There is a spot on the Indian River east of Orlando where the fish really byte. That’s because a defendant employee in a RICO case tossed her laptop into that river with millions of incriminating bits and bytes. Simon Property Group, Inc. v. Lauria, 2012 U.S. Dist. LEXIS 184638 (M.D. Fla. 2012). Defendant destroyed the evidence with that cast, but the plaintiff employer won anyway. Magistrate Judge Karla Spaulding begins her sanctions order in Simon with this summary:

This case has all the elements of a made-for-TV movie: A company vice president surreptitiously awards lucrative business deals to a series of entities that she and her immediate family members control. To cover up the egregious self-dealing, she fabricates multiple fictitious personas and then uses those fictitious personas to “communicate” with her employer on behalf of the entities she controls. She also cut-and-pastes her supervisor’s signature onto service agreements in an attempt to make it seem as if her activities have been approved. After several years, a whistleblower exposes the scheme to the company. The company then tells the vice president that she is being investigated and warns her not to destroy any documents [*5] or evidence. Sensing that her scheme is about to collapse around her and wanting to cover her tracks, the vice president then travels to the East Coast of Florida and throws her laptop computer containing information about these activities into a river.

Id. at *4.

There are many interesting electronic discovery aspects to this bizarre case, including the use of fictitious email addresses to create fake people, phony companies, and pretend business transactions. Defendant Lynnette Lauria, a senior manager and vice-president of her real employer company, also used the cut and paste feature in PDF software. She used this feature to make it seem like her supervisor had approved service agreements with her pretend companies. She would go around electronically cutting-and-pasting the signature of her superior at Simon onto the agreements to give the false impression that they had been approved. Id. at *11.

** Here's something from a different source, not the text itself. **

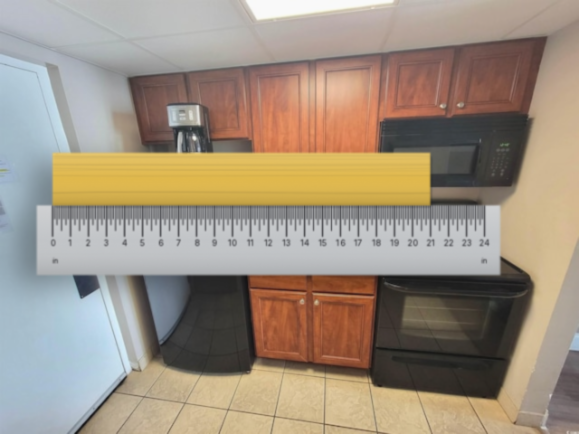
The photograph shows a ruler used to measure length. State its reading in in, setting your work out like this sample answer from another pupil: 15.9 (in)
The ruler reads 21 (in)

It is so easy to just make stuff up that seems real in the digital world. Lauria did just that to bilk her employer out of over three million dollars in fraudulent billings. She got away with it for several years until a whistle blower in the company came forward and tipped off senior management.

When defendant Lauria somehow learned about the whistleblower and an internal company investigation into her fraud she dreamed up yet another creative scam to try to derail the investigation. She purchased the domain name “” Then she emailed the whistleblower from a “” address, pretending to be a Simon auditor and asking the whistleblower to send them all the information he had provided to Simon. Id. at *10.

This last scam was too little too late. Lauria received a preservation demand letter and knew she was likely to be sued. She then retained legal counsel and soon thereafter she was fired. The day after that, but still months before suit was filed, Lauria headed towards Satellite Beach from Orlando with the one computer on which all her fraudulent records and activities were stored. Id. at *13. You have to cross a river to get to the beach, where she admits she threw her laptop into the river. The opinion does not name the river, but having lived not too far away most of my life, and fished there a few times too, I can tell you it is the Indian River.

Strangely enough, after suit was filed and Lauria was deposed, she started telling the truth. Here is one of several deposition excerpts quoted in the Judge Spaulding’s opinion.

When asked why she threw the laptop away, Lauria testified as follows:

Q: Okay. Why did you throw the laptop away?

A: Because I knew that something was coming down and I just didn’t want all the stuff around.

Q: So you were trying to get rid of documentation and e-mails and things?

A: Uh-huh, yes.

Q: That directly related to the lawsuit?

A: Yes. Now, they do, yes.

Lauria Dep. at 32. Although Lauria threw the laptop into the river before Simon filed the instant lawsuit, she admitted that she knew that Simon was investigating her activities at the time that she destroyed the laptop. The record evidence further establishes that Simon had warned her not to destroy any documents [*15] or evidence. Id. ; Doc. No. 231-3 at 1-7.

Id. at *14-15.

Under these facts of pre-suit, intentional spoliation of evidence the court imposed the ultimate sanction and struck all of the defenses raised by Lauria. The District Court Judge Greg Presnell’s order dated January 15, 2013 confirmed and adopted Judge Spaulding’s order. The case was then scheduled for trial on the issue of the amount of damages. It should come as no surprise that just before the trial started Lauria filed for bankruptcy. The action now stands stayed, but I suspect it will arise again because fraud cannot be discharged in bankruptcy and this case is very fishy.